::: MATERIAL TO PROCESS
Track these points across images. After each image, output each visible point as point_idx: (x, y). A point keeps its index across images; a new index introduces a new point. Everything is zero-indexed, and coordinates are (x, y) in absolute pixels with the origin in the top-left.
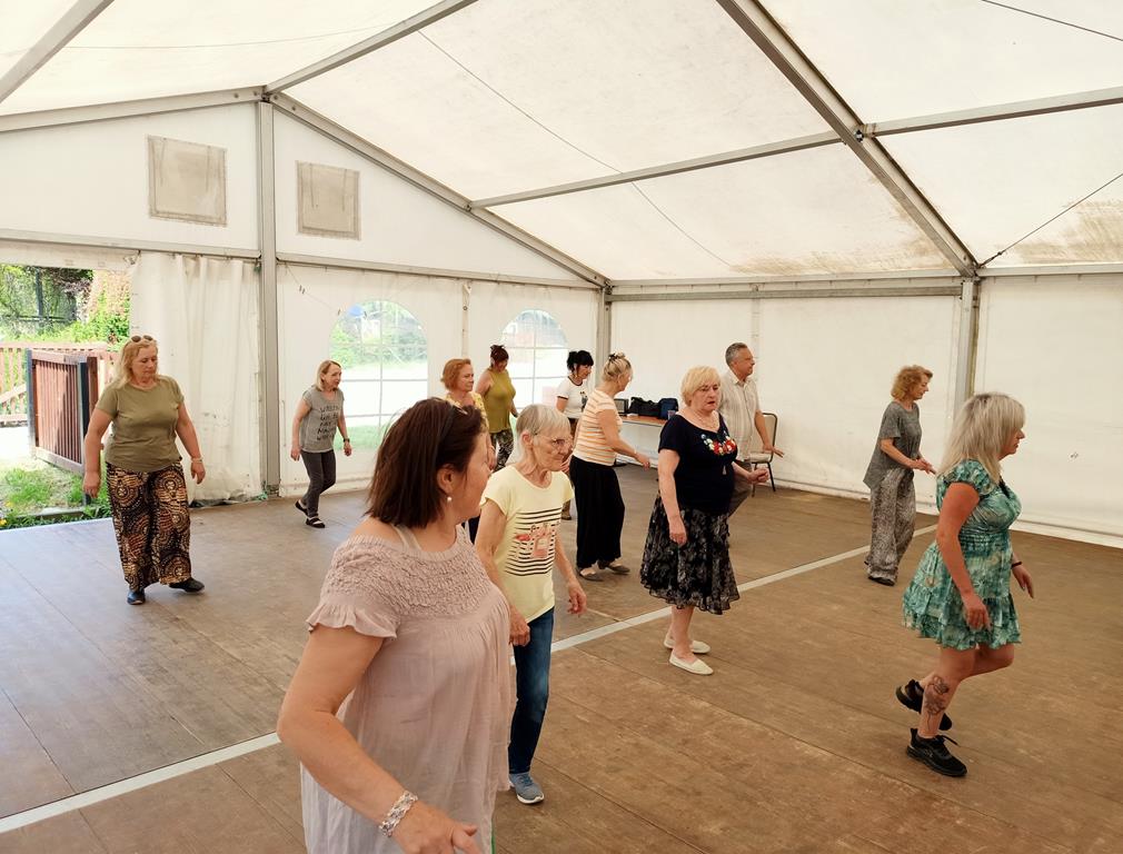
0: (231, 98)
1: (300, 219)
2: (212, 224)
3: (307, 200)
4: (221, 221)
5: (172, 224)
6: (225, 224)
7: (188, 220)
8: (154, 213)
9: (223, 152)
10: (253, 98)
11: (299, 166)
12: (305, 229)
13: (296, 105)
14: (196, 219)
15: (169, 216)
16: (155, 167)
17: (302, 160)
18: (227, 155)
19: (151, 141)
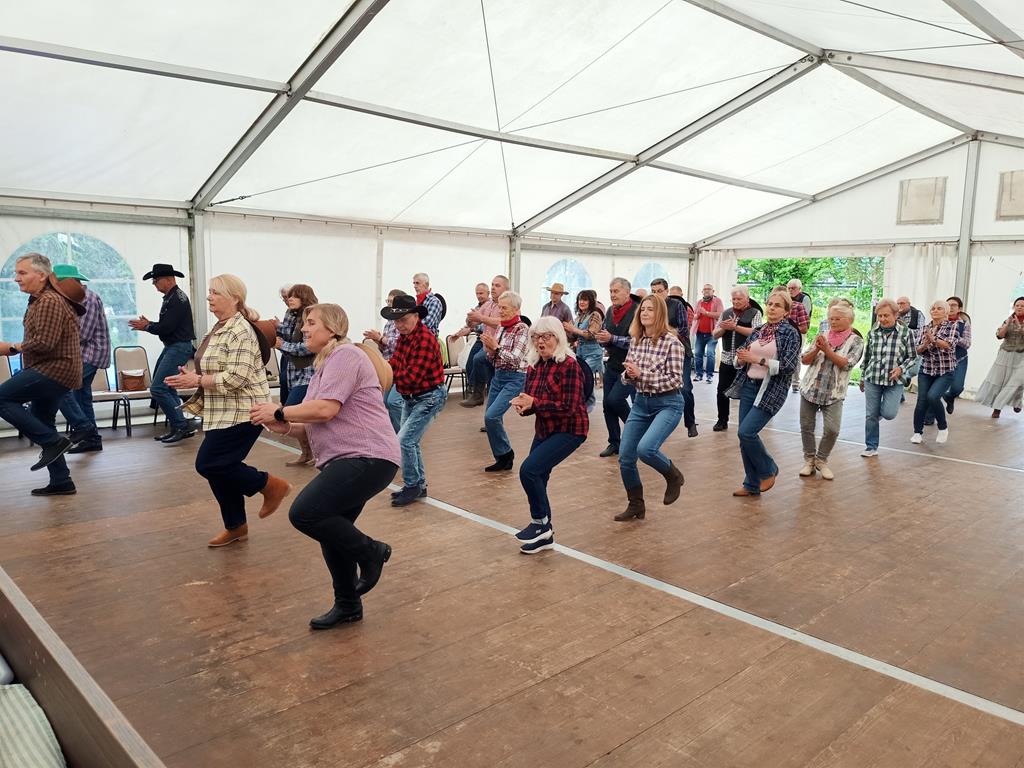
0: (952, 145)
1: (998, 210)
2: (933, 224)
3: (1006, 196)
4: (940, 221)
5: (909, 227)
6: (942, 223)
7: (917, 224)
8: (899, 222)
9: (945, 179)
10: (965, 140)
11: (1002, 175)
12: (1000, 217)
13: (997, 136)
14: (924, 222)
15: (907, 223)
16: (901, 197)
17: (1003, 171)
18: (948, 181)
19: (902, 183)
::::::
- ACTIVITY -
Update the data above by replacing "top-left" with "upper-left corner" and keeping everything else the same. Leave the pictures out of your answer.

- RESULT OF THIS TASK -
Track these points across images. After each image, output each visible point as point_idx: (x, y). A point keeps its index across images; a new index introduces a new point. Everything is zero-indexed, and coordinates are (x, y) in absolute pixels with the origin in the upper-left corner.
0: (231, 98)
1: (300, 219)
2: (212, 224)
3: (307, 200)
4: (221, 221)
5: (172, 224)
6: (225, 224)
7: (188, 220)
8: (154, 213)
9: (223, 152)
10: (253, 98)
11: (299, 166)
12: (305, 229)
13: (296, 105)
14: (196, 219)
15: (169, 216)
16: (155, 167)
17: (302, 160)
18: (227, 155)
19: (151, 141)
0: (952, 145)
1: (998, 210)
2: (933, 224)
3: (1006, 196)
4: (940, 221)
5: (909, 227)
6: (942, 223)
7: (917, 224)
8: (899, 222)
9: (945, 179)
10: (965, 140)
11: (1002, 175)
12: (1000, 217)
13: (997, 136)
14: (924, 222)
15: (907, 223)
16: (901, 197)
17: (1003, 171)
18: (948, 181)
19: (902, 183)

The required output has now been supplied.